Neurotransmitters are often present in extremely low concentrations in the spaces outside of neurons, where communication takes place. That has made designing a neural probe sensitive enough to detect them with the needed specificity a huge challenge. Andrews’ team—including Milan Stojanović, Columbia University, New York City, along with UCLA’s Paul Weiss, Harold Monbouquette, and Yang Yang—found a solution in molecules known as aptamers. They are single stranded nucleic acids that are selected for their unique ability to bind a chemical structure of interest.
Andrews’ team now has aptamers that recognize a number of essential nerve messengers, including serotonin and dopamine, with many more in development. Andrews reports that these aptamers are selective and sensitive enough to differentiate between chemicals that are very similar in structure.
One recent breakthrough was coupling these aptamers to semiconductor materials in field-effect transistors, the same basic elements in today’s common electronic devices such as cell phones and laptops. Because aptamers are small and electrically charged, Andrews found that when aptamers bind to neurotransmitters, even in brain fluid that contains many ions, electronic signals could be detected at the transistors.
The next challenge is to couple aptamer-transistor sensors with small implantable devices with the goal to achieve fully electronic neurochemical sensors small enough for use in tiny mouse brains.
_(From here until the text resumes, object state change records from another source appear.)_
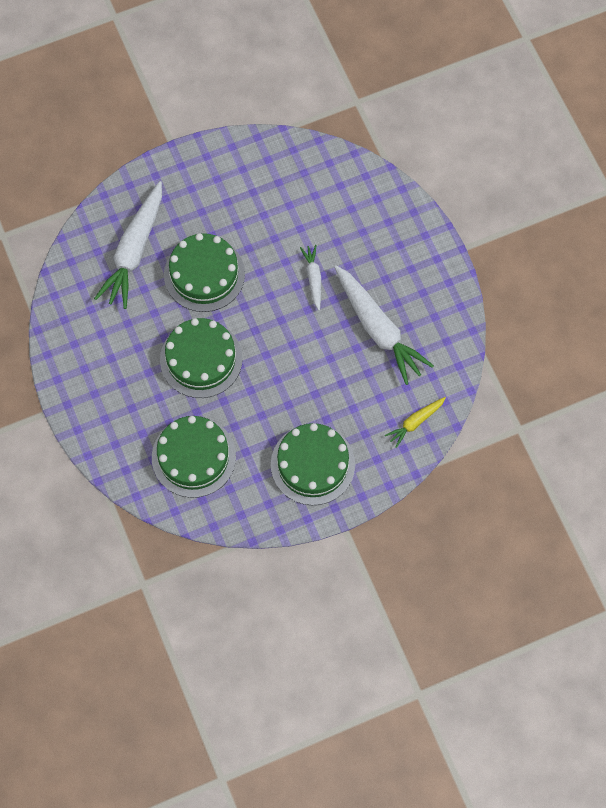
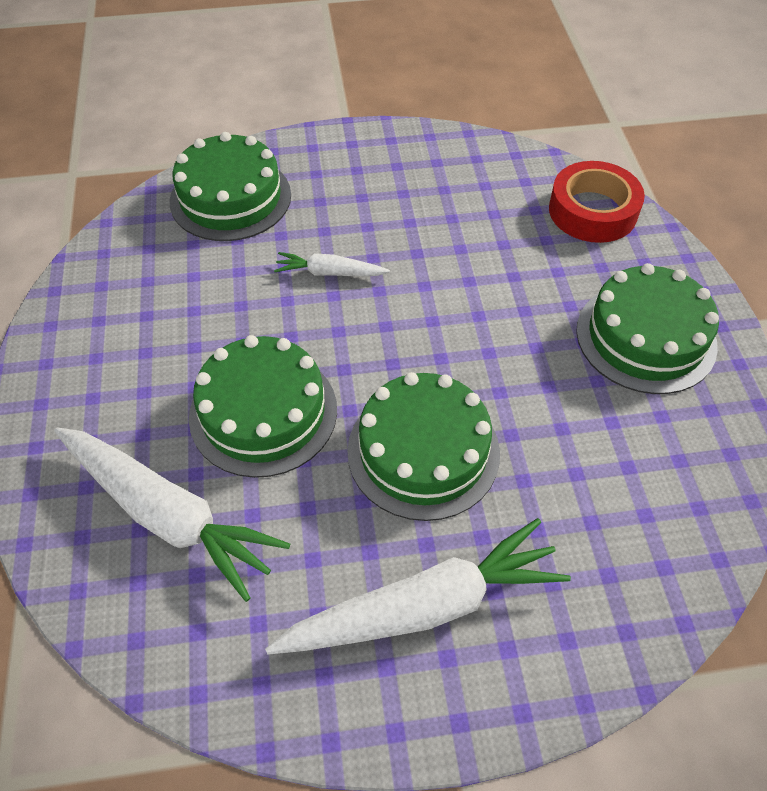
camera: 75 degrees left, 15 degrees down
(193, 457) = (613, 503): green cake -> green cake (230, 198)
(378, 329) = (438, 219): white carrot -> white carrot (424, 606)
(415, 422) = (592, 211): yellow carrot -> red tape

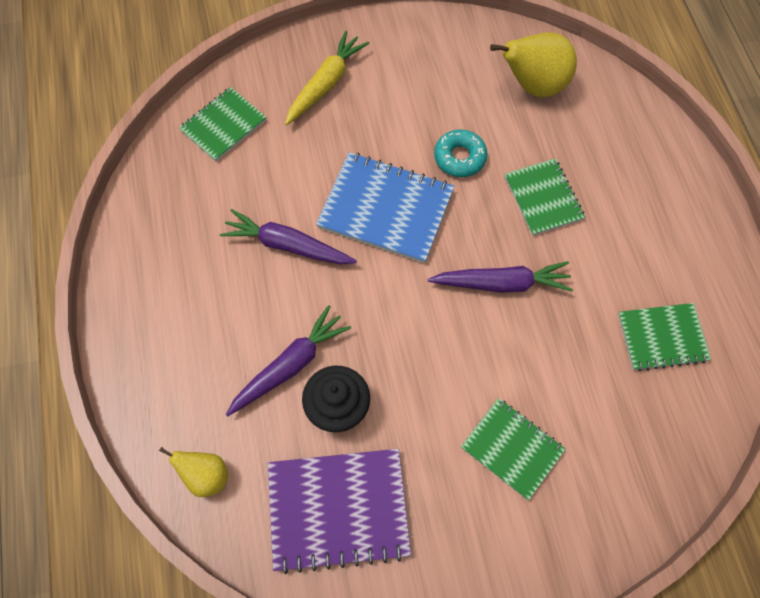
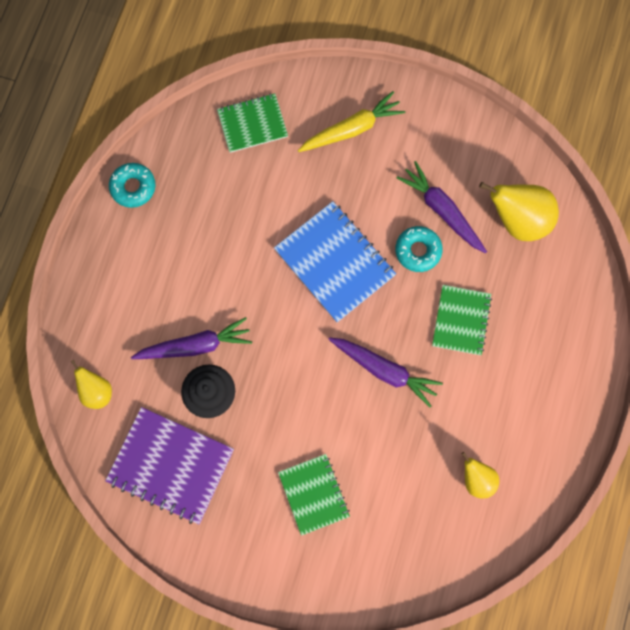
camera: 30 degrees right, 10 degrees up
(130, 244) = (133, 187): none -> turquoise donut
(287, 245) = (245, 251): purple carrot -> purple carrot (442, 210)
(662, 337) = (476, 479): green notebook -> yellow pear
Andrews is seeking to develop a device that’s about the width of a human hair. If all goes well, the length of the probes and the types of individual sensors will also be fully customizable to target any area of the brain and any neurotransmitter.
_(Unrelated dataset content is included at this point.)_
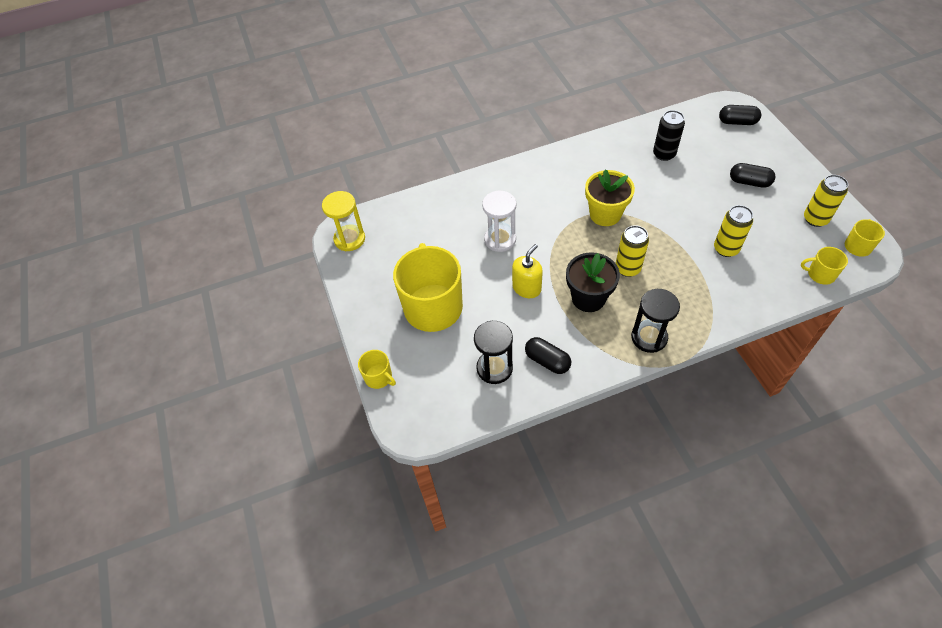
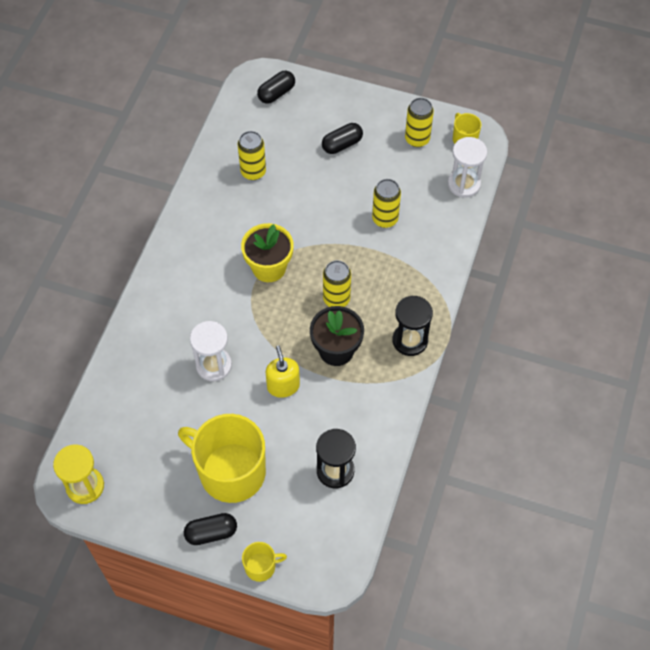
camera: 55 degrees left, 5 degrees up
(547, 361) = (364, 427): black capsule -> black capsule (211, 533)
(664, 154) = (253, 172): black can -> yellow can
(820, 274) = (464, 184): yellow mug -> white hourglass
While Andrews is designing the device primarily for laboratory use, she suspects her new tool might ultimately have medical applications. For example, she envisions doctors using the sensors alongside neurostimulators implanted into the brain for treating psychiatric illnesses, including severe depression and post-traumatic stress disorder. Doctors today struggle to determine where best to place such devices in each patient’s brain for the maximum benefit. There’s also limited information about how deep brain stimulation works to influence brain chemistry in patients. Andrews’ neurochemical sensors have potential to provide insight on both counts.
Ultimately, the sensors will be readily adaptable and available for measuring any neurotransmitter for essentially any research application. As remarkable as that is, Andrews still doesn’t consider herself a tool developer at heart. What she’s most looking forward to is working with her mice and capturing those measures of brain serotonin with the precision that she first sought all those years ago—and to learn what serotonin levels reveal about the brain chemistry behind anxiety.